I think The Lake House is the better picture.
That’s not saying I think it is all that good. It is very unusual, in as much as there hasn’t been a straight romance (not comedy) for years. Bullock and Reeves have chemistry, proven from Speed, and here despite not really meeting manage to pad out an implausible romance. What might seem all the more implausible is that this architect and this doctor (both one assumes pretty well educated) leave the time travel concept utterly alone. Happy with their version of time-warp Instant Messenger (the letters are usually one liners, bounced back instantly), Bullock does not use her knowledge of the future to alter the past. Not because she can’t. Not because he won’t. But it is implausible to assume it is because they haven’t thought of it.

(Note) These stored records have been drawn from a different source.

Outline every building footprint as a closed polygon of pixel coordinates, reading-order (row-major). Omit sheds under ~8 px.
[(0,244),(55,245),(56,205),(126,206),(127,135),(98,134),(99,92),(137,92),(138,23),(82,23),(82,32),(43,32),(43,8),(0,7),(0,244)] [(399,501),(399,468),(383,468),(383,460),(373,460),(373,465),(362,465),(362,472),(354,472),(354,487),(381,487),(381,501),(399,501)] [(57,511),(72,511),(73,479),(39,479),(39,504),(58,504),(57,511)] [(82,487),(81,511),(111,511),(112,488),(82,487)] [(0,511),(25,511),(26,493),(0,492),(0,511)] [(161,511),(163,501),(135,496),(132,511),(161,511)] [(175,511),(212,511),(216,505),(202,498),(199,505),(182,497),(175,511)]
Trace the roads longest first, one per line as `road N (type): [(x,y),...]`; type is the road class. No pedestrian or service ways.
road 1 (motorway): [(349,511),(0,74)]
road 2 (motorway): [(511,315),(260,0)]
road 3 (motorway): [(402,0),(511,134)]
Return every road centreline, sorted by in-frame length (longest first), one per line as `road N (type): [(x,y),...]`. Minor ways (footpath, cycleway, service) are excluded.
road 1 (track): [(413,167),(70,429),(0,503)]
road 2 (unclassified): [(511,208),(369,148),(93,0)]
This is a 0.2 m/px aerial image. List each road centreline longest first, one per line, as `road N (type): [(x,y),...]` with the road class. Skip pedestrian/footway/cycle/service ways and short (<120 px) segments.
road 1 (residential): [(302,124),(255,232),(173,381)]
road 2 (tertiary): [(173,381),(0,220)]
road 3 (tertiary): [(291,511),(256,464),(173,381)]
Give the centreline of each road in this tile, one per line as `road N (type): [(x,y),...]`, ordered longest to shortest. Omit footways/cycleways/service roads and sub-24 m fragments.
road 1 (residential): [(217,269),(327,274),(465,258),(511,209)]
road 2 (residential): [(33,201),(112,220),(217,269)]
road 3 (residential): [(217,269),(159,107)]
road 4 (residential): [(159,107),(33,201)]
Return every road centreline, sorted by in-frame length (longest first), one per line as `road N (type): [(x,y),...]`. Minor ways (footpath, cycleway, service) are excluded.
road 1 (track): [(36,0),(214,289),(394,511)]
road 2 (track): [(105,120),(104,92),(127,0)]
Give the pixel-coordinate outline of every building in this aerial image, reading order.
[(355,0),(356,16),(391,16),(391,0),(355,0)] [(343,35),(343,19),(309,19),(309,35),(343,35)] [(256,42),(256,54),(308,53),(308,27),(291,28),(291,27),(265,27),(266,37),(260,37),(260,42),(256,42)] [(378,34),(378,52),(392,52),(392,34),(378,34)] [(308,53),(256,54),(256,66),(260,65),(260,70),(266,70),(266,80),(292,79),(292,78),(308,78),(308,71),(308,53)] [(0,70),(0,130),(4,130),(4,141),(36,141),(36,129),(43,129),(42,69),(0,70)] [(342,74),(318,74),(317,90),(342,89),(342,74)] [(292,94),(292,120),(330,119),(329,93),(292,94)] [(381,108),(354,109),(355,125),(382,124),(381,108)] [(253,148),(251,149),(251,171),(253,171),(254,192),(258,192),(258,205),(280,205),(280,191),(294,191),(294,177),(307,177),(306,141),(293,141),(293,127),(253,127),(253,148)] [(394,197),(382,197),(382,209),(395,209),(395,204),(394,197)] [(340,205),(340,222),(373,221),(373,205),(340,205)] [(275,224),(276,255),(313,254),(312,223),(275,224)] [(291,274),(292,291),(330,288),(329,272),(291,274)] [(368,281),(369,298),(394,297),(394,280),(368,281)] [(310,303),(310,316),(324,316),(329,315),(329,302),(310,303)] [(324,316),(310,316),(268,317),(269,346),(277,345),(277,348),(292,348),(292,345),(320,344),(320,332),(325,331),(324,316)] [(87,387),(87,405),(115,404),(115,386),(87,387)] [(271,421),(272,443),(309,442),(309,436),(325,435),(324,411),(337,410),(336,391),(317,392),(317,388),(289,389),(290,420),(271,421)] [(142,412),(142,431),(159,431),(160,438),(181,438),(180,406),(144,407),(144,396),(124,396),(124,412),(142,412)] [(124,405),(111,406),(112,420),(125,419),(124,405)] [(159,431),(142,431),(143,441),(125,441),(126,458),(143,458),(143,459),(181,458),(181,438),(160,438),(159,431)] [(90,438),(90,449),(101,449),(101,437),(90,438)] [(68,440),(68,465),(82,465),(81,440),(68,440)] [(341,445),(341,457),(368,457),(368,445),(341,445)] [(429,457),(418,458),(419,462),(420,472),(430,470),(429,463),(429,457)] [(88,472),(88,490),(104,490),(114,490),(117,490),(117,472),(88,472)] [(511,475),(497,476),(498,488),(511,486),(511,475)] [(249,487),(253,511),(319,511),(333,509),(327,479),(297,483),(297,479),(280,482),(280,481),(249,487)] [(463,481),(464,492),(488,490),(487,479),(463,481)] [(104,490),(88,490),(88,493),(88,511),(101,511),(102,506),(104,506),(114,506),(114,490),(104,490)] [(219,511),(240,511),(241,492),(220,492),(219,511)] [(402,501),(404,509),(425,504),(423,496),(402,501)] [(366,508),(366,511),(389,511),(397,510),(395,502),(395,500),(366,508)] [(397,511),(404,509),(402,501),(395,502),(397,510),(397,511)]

And so it stays until the final sequence where Bullock does change her past. And nothing much happens. And a nit-picker would unravel the film at this point. But I’m not going to because instead you get Reeves and Bullock hugging, and frankly that’s what you paid the money for. And perhaps they saw Primer (at least Bullock did, it hasn’t come out for Reeves yet.) Maybe they were well aware of the boring old history of time travel stories which – as soon as they get bogged down in the paradoxes of time travel – fall apart and get boring. And maybe Sandy wrote in one of the letters we didn’t see:
Dr Mr Reeves, Do not ask me to tell you what horses won the Kentucky Derby this year as you will just use it to get rich and then some sort of ironic justice will be meted out to you because that is what always happens in time travel stories. Maybe a horse will shoot you and I love you too much for that to happen. Yrs, Sandy
So instead of accidentally risking the death of their grandparents, they went with the magic realist concept, ignored their scientific and get rich quick urges and went with the romance. Of course the next sequence in the film, after the credits rolling, could be Bullock’s hand fading away, a la Marty McFly. That would work too!
(The Clientele do the theme toon by the way, which hints nicely that it might be rom but short on the com.)